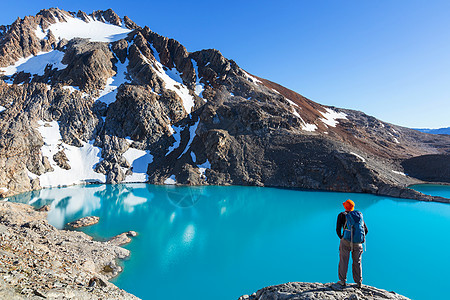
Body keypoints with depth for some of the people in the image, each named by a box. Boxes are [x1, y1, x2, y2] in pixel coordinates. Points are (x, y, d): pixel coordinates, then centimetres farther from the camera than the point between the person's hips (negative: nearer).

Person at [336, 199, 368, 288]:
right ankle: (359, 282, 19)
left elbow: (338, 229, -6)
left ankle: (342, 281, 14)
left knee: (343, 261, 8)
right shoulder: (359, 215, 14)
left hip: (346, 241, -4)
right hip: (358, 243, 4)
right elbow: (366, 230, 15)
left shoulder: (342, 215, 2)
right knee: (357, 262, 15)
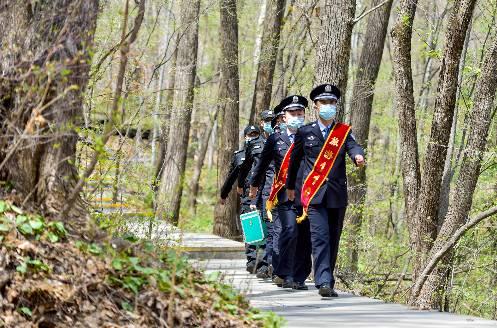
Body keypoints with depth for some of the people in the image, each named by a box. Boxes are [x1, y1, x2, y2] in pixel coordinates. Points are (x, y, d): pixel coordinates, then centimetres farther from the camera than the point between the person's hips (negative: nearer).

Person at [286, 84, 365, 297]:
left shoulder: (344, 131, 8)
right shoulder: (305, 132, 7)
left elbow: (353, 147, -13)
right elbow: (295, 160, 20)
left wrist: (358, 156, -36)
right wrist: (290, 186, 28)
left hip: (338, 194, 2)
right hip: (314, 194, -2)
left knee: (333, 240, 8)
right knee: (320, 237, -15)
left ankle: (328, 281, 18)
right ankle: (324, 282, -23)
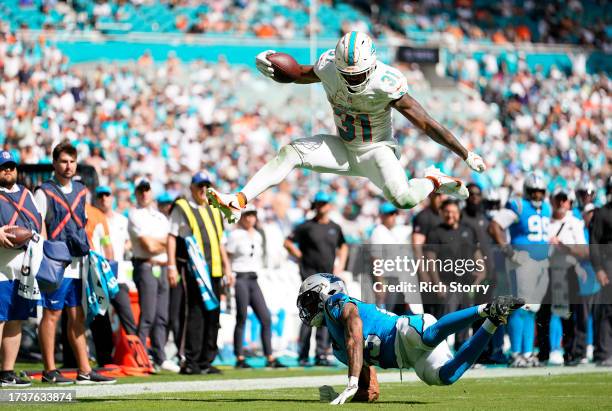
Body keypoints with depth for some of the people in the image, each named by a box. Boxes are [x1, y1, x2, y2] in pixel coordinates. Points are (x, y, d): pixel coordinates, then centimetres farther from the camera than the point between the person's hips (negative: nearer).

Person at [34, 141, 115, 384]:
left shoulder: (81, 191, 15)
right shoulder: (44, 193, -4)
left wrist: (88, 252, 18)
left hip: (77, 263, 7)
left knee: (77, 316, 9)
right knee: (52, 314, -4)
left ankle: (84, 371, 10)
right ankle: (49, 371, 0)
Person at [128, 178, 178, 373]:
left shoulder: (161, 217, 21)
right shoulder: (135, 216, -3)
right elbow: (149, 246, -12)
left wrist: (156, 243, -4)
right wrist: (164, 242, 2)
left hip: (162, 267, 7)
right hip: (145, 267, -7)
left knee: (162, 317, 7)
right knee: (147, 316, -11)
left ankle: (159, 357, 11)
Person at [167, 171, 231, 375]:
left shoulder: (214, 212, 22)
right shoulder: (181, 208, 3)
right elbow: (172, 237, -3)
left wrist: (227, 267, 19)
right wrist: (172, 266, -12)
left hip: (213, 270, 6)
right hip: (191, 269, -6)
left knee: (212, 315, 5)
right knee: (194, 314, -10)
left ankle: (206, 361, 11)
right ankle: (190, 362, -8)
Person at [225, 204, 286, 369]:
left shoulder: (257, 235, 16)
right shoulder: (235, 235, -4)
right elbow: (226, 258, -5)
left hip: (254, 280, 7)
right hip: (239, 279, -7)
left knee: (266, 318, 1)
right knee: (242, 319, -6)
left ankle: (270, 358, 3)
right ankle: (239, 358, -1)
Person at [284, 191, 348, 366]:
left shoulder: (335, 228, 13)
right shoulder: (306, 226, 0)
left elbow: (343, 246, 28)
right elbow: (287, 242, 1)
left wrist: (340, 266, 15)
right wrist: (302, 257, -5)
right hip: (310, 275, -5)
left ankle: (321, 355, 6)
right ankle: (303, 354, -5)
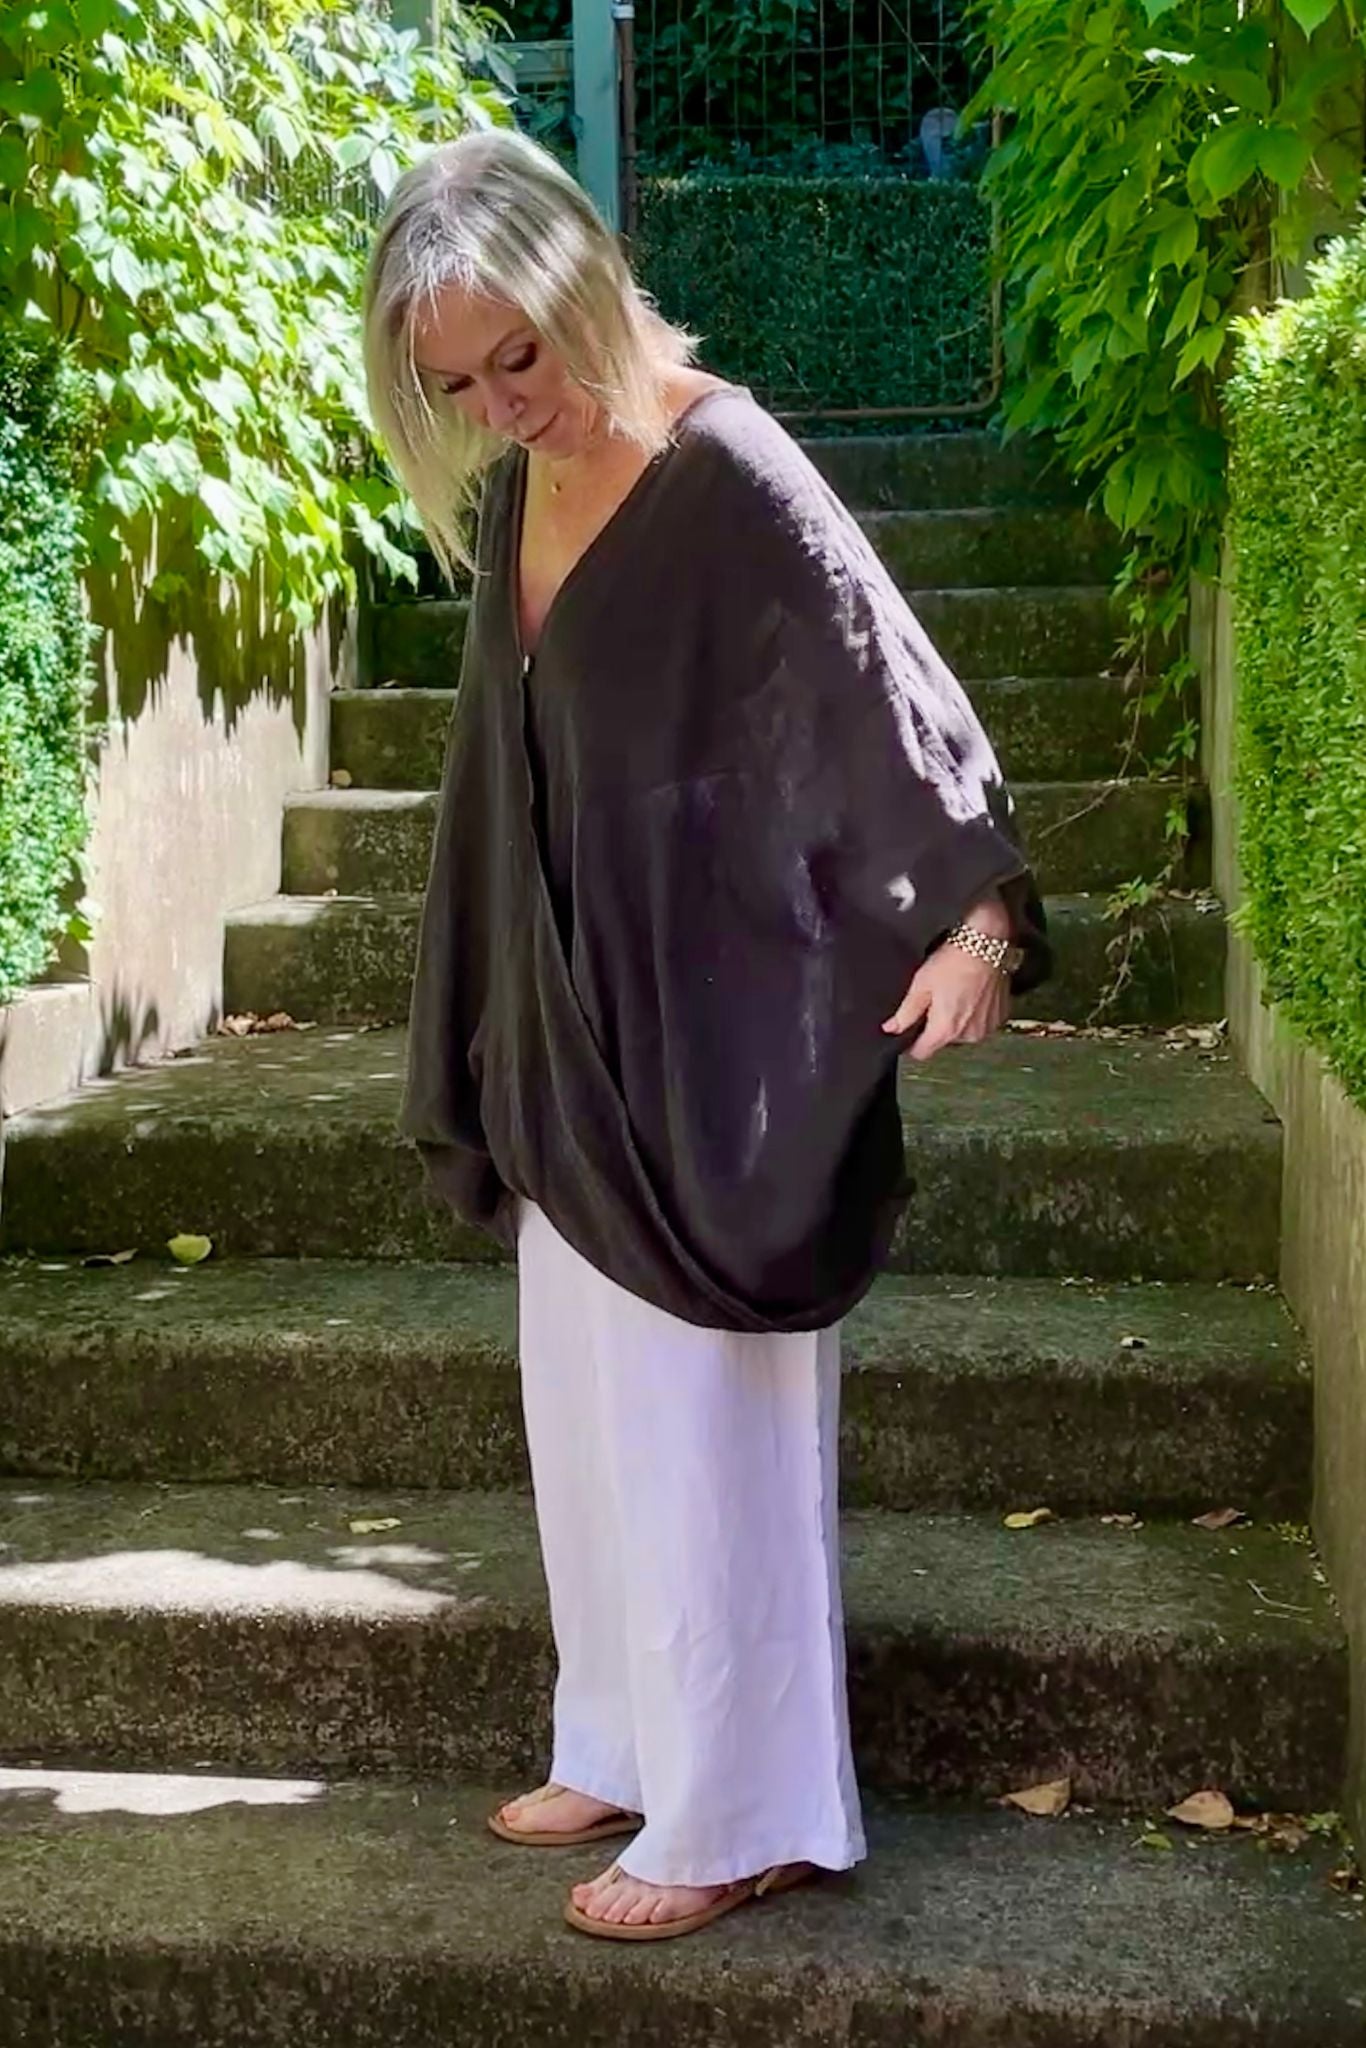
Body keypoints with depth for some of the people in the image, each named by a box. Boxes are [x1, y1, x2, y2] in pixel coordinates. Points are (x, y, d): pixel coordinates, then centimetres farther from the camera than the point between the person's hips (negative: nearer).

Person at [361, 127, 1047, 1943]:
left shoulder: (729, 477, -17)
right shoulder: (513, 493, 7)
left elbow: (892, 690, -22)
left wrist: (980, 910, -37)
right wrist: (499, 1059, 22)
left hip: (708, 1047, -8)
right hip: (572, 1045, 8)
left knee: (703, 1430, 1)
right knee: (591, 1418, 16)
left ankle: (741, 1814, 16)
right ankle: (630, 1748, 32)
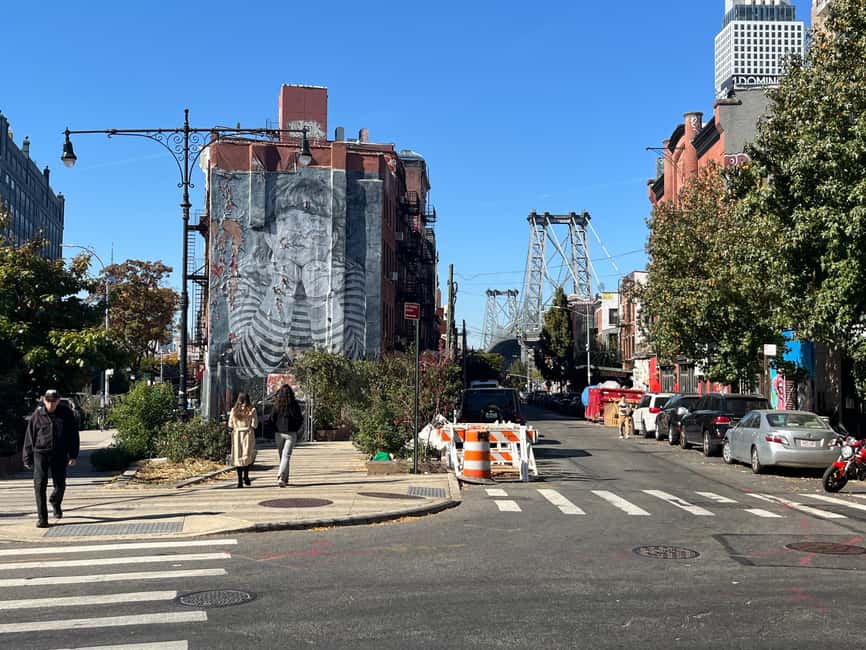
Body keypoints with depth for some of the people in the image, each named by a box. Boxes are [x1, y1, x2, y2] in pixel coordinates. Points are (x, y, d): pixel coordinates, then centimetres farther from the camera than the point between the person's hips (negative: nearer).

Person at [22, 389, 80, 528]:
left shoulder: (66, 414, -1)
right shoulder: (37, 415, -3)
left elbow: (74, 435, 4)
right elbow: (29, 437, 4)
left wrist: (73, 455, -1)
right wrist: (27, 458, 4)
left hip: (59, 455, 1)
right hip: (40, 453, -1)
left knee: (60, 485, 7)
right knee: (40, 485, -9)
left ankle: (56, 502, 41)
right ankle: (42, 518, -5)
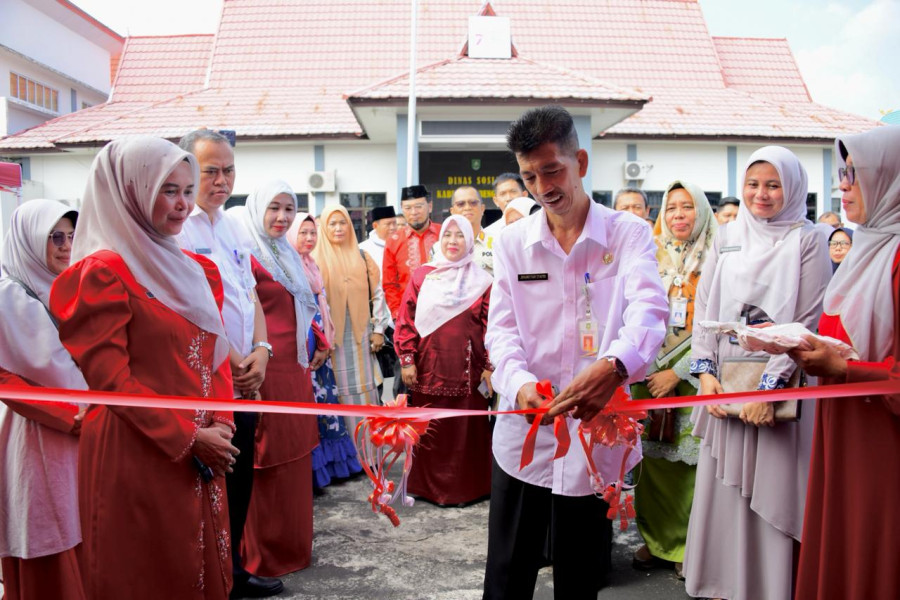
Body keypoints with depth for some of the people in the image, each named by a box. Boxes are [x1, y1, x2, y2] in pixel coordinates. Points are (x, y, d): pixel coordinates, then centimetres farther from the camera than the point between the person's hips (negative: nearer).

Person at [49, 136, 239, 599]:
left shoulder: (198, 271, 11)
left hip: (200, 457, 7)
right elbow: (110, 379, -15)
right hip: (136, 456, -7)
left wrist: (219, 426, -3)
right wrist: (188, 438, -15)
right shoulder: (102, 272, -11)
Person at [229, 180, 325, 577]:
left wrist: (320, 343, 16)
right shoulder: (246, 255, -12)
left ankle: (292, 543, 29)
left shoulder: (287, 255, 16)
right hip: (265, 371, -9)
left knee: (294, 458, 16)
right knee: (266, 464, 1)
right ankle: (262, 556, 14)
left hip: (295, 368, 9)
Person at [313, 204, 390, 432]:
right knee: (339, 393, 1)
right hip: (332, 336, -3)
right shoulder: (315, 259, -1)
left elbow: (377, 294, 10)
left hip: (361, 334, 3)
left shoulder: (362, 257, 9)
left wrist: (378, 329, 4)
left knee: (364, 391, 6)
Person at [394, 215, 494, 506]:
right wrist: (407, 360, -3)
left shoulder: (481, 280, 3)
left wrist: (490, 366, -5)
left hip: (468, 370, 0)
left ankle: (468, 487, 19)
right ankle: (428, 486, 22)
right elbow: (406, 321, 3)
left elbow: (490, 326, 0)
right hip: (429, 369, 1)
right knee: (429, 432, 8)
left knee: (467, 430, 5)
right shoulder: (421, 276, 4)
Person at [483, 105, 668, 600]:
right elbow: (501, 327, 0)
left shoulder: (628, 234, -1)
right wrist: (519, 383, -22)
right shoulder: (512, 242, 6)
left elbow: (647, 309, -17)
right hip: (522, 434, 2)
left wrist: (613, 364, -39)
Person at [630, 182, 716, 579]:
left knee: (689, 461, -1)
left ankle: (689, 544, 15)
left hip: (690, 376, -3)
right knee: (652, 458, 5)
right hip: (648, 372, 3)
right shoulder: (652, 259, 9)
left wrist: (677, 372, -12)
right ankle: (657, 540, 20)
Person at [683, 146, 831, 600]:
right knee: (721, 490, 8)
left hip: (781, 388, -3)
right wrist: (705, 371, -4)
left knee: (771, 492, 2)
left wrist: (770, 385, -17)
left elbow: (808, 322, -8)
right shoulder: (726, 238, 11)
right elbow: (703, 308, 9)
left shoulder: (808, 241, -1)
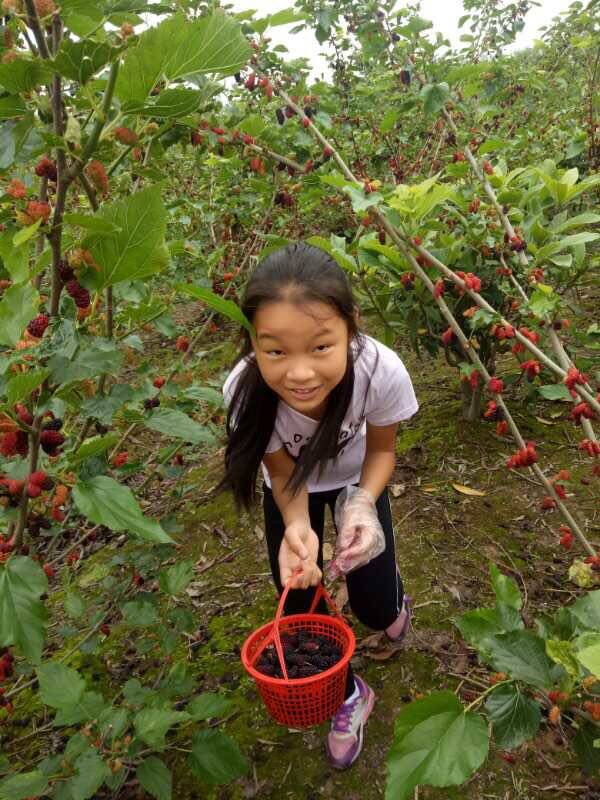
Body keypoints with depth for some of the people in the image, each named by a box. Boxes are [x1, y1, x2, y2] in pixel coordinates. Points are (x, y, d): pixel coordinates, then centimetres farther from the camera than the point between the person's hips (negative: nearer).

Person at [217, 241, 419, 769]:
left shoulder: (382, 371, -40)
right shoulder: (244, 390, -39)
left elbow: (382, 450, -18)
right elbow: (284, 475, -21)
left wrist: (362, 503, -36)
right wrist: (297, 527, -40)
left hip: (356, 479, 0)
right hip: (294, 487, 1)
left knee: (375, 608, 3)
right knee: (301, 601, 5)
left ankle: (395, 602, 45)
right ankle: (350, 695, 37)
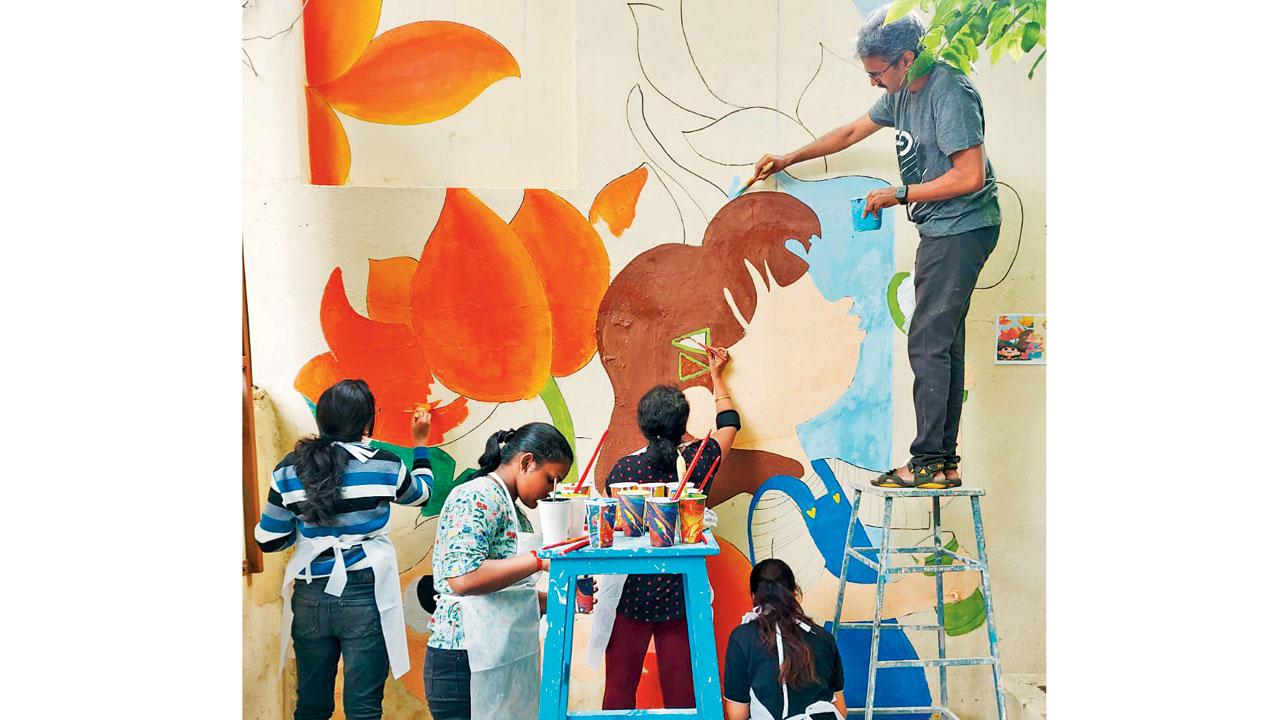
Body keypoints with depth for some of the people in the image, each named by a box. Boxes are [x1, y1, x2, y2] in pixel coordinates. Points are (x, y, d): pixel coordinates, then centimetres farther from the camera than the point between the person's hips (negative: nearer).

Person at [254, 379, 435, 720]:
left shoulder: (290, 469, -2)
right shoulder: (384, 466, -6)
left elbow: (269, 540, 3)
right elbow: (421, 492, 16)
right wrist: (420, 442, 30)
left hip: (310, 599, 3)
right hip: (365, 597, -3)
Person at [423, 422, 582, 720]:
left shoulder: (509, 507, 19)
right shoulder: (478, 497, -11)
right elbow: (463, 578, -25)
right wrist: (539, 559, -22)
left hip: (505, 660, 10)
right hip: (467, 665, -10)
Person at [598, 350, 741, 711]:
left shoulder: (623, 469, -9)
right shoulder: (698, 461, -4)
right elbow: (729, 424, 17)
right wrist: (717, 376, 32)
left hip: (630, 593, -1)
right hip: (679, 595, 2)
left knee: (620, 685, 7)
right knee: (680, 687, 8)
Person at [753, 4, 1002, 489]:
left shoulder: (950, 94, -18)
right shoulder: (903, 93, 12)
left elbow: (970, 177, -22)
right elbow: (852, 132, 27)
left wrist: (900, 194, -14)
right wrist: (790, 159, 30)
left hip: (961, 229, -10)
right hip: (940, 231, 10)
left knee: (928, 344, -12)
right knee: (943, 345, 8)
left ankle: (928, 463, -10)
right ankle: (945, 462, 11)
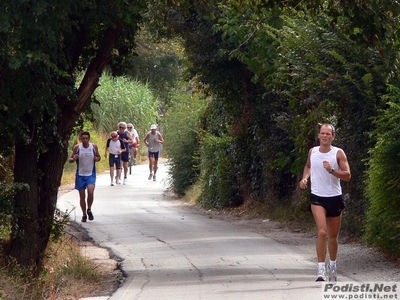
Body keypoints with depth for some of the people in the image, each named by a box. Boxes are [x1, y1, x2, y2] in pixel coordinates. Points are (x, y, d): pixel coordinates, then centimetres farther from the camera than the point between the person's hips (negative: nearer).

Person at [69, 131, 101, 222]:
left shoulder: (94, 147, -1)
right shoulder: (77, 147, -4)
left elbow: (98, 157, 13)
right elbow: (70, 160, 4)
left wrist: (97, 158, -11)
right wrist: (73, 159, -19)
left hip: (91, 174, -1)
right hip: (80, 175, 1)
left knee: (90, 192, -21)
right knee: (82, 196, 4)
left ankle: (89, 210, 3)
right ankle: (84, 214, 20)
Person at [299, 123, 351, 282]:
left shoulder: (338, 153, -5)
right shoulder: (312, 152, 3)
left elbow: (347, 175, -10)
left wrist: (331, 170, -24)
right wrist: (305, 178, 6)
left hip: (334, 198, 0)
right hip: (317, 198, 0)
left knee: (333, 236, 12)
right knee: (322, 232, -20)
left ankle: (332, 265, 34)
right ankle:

== == ==

## [Work request]
Your answer should contain only the lines from the beginning of the listing above through the line with "right ankle: (49, 371, 0)", copied exactly and without the pictures.

## [Solution to the problem]
Body keypoints with depth for some of the people in the image, each named by a box. Boxes are [x1, y1, x2, y2] in pixel coordinates. Points are (x, y, d): pixel coordinates, then centimetres farther from the camera than the point between the person's hips (negative: nearer).

Person at [336, 199, 368, 288]:
right ankle: (359, 282, 19)
left elbow: (338, 229, -6)
left ankle: (342, 281, 14)
left knee: (343, 261, 8)
right shoulder: (359, 215, 14)
left hip: (346, 241, -4)
right hip: (358, 243, 4)
right elbow: (366, 230, 15)
left shoulder: (342, 215, 2)
right knee: (357, 262, 15)
Body keypoints with depth for some of the people in the image, each named by a box. Boxes are [x1, y1, x2, y2] in pixel coordinates. Points are (x, y, d): pixel coordinates, then centimetres farther from the camera than the point between the person's hips (negative: nearer).

Person at [286, 84, 365, 297]:
left shoulder: (344, 131, 8)
right shoulder: (305, 132, 7)
left elbow: (353, 147, -13)
right elbow: (295, 160, 20)
left wrist: (358, 156, -36)
right wrist: (290, 186, 28)
left hip: (338, 194, 2)
right hip: (314, 194, -2)
left knee: (333, 240, 8)
right knee: (320, 237, -15)
left ankle: (328, 281, 18)
right ankle: (324, 282, -23)
Body keypoints with depth for some of the people in the image, each named by a box. Boxes are [x1, y1, x2, y2] in pixel coordinates. Points are (x, y, d): pixel coordinates, then centimetres farther from the camera than the point between the person's hips (negative: nearer).

Person at [34, 141, 115, 384]:
left shoulder: (81, 191, 15)
right shoulder: (44, 193, -4)
left wrist: (88, 252, 18)
left hip: (77, 263, 7)
left knee: (77, 316, 9)
right knee: (52, 314, -4)
left ankle: (84, 371, 10)
right ankle: (49, 371, 0)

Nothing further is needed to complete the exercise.